Wir haben den Tunnelblick
Am Anfang war das Wort. Und das Wort lautete: „Visualisierung“. Ausgesprochen wurde es angeblich von Philipp, Bernhard und Florian, als sie sich 2015 mit eguana selbstständig machten. Wie viel sich in den vergangenen 10 Jahren getan hat – und was die Zukunft noch für uns bereithält, zeigt uns heute unser „Visualisierungsexperte“ Philipp Eder.
Let's get visual
Am Anfang war das Wort, das wissen wir ja schon. Kurz darauf entdeckte der Mensch das Feuer für sich – in unserem Fall Feuerbach. eguana lieferte hierzu Visualisierungen zu Injektionen. Direkt in den Grundriss der Tunnelröhre eingebettete Messpunkte zeigten zeitnah kritische Stellen an. Seit diesen Anfängen wurden im Lauf der vergangenen Jahre immer mehr Funktionen ergänzt und so ist heute schon ein virtueller Durchgang durch den abstrahierten Tunnel möglich.
Stuttgart 21 / Tunnel Feuerbach
Der Tunnel Feuerbach (Baubeginn 2014, geplante Fertigstellung Ende 2026) führt in Zukunft auf einer Länge von über 3.000 Metern von Stuttgarts Hauptbahnhof zum Bahnhof Feuerbach.
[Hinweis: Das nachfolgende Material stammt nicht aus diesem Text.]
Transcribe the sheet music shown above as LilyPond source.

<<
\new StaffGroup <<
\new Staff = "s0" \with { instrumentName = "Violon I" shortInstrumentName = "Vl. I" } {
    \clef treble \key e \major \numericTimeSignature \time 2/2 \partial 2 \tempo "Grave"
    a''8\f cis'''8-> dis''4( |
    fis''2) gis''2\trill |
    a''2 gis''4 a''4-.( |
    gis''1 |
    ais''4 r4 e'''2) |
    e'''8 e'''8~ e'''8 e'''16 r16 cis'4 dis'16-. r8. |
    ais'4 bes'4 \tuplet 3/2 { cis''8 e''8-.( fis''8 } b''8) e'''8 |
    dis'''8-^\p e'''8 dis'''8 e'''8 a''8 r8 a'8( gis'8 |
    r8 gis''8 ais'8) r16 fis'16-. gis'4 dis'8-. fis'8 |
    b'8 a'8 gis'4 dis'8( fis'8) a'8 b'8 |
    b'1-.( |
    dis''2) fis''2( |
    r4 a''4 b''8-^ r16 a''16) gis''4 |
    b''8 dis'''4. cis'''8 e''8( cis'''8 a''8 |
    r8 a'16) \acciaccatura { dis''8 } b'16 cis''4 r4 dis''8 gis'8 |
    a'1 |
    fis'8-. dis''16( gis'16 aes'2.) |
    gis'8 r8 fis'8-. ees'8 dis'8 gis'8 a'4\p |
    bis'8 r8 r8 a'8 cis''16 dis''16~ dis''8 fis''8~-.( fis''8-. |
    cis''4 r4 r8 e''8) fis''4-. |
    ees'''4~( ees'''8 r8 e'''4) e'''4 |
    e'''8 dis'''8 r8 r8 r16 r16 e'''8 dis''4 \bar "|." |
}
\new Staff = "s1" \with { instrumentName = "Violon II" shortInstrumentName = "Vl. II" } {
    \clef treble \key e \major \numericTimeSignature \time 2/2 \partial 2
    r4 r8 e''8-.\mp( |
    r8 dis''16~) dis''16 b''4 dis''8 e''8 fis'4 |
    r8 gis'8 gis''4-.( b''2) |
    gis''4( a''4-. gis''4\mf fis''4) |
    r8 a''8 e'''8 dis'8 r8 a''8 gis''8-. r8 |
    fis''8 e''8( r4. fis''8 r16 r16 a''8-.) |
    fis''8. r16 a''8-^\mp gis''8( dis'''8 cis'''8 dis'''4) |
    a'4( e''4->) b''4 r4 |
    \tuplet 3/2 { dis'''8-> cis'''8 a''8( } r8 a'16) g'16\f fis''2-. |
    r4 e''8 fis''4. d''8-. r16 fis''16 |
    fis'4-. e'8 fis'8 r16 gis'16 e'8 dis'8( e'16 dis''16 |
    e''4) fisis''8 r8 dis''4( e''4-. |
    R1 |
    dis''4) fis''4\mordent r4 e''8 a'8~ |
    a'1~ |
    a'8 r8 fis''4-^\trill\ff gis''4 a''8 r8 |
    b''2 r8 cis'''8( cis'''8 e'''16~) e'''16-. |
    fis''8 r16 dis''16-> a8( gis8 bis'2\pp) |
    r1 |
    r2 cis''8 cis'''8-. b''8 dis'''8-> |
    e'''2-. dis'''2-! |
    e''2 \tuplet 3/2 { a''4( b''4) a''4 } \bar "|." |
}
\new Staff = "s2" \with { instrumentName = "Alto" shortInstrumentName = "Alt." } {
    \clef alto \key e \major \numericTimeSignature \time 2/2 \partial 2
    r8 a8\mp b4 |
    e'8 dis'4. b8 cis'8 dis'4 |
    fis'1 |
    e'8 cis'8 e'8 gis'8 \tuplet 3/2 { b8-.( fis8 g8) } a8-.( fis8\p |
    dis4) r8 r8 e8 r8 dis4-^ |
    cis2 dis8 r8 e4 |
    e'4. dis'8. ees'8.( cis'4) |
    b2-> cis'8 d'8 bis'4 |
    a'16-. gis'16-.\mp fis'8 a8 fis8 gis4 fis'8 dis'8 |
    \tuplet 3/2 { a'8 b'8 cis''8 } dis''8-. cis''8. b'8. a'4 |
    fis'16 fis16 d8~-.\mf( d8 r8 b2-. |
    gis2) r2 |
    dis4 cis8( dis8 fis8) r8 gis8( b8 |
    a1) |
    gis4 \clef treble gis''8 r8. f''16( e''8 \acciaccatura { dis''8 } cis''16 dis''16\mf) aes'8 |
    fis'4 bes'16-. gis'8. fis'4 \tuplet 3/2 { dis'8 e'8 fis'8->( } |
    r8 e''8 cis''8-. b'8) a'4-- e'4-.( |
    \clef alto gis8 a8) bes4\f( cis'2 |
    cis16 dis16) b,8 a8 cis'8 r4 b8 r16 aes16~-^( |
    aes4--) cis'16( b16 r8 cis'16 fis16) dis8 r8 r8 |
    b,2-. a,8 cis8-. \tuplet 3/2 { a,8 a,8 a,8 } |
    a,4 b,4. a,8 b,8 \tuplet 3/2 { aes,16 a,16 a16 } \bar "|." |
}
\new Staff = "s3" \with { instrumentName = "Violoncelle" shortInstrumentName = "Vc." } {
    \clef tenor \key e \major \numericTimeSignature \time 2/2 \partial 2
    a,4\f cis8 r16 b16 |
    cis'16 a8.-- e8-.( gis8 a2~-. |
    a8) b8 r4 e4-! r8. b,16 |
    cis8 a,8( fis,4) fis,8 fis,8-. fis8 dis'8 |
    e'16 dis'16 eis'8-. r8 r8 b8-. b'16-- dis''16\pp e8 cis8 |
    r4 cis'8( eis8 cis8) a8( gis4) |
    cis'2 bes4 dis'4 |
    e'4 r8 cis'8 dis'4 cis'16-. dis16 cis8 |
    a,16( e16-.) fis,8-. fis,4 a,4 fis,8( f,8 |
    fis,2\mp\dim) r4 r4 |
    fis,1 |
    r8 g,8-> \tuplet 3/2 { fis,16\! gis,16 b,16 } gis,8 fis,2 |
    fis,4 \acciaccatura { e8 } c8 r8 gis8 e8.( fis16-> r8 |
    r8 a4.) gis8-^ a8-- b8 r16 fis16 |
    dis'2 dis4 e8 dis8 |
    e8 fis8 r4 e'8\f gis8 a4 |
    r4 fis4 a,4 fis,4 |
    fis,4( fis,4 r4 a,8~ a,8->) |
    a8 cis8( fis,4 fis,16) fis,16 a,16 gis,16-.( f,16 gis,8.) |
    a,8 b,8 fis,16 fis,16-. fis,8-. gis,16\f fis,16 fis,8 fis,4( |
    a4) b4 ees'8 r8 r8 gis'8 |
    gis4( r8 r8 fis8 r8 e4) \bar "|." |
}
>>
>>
Der zweiröhrige Tunnel liegt bereichsweise im anhydritführenden Gebirge. Anhydrit ist ein häufig vorkommendes, kristallenes Mineral, das sich in Gips verwandelt, wenn es mit Wasser in Berührung kommt. Dadurch nimmt es an Volumen zu und dehnt sich aus. Aus diesem Grund ist beim Vortrieb jeder Wasserzutritt dringend zu vermeiden – Abdichtungsmaßnahmen sind daher unbedingt erforderlich.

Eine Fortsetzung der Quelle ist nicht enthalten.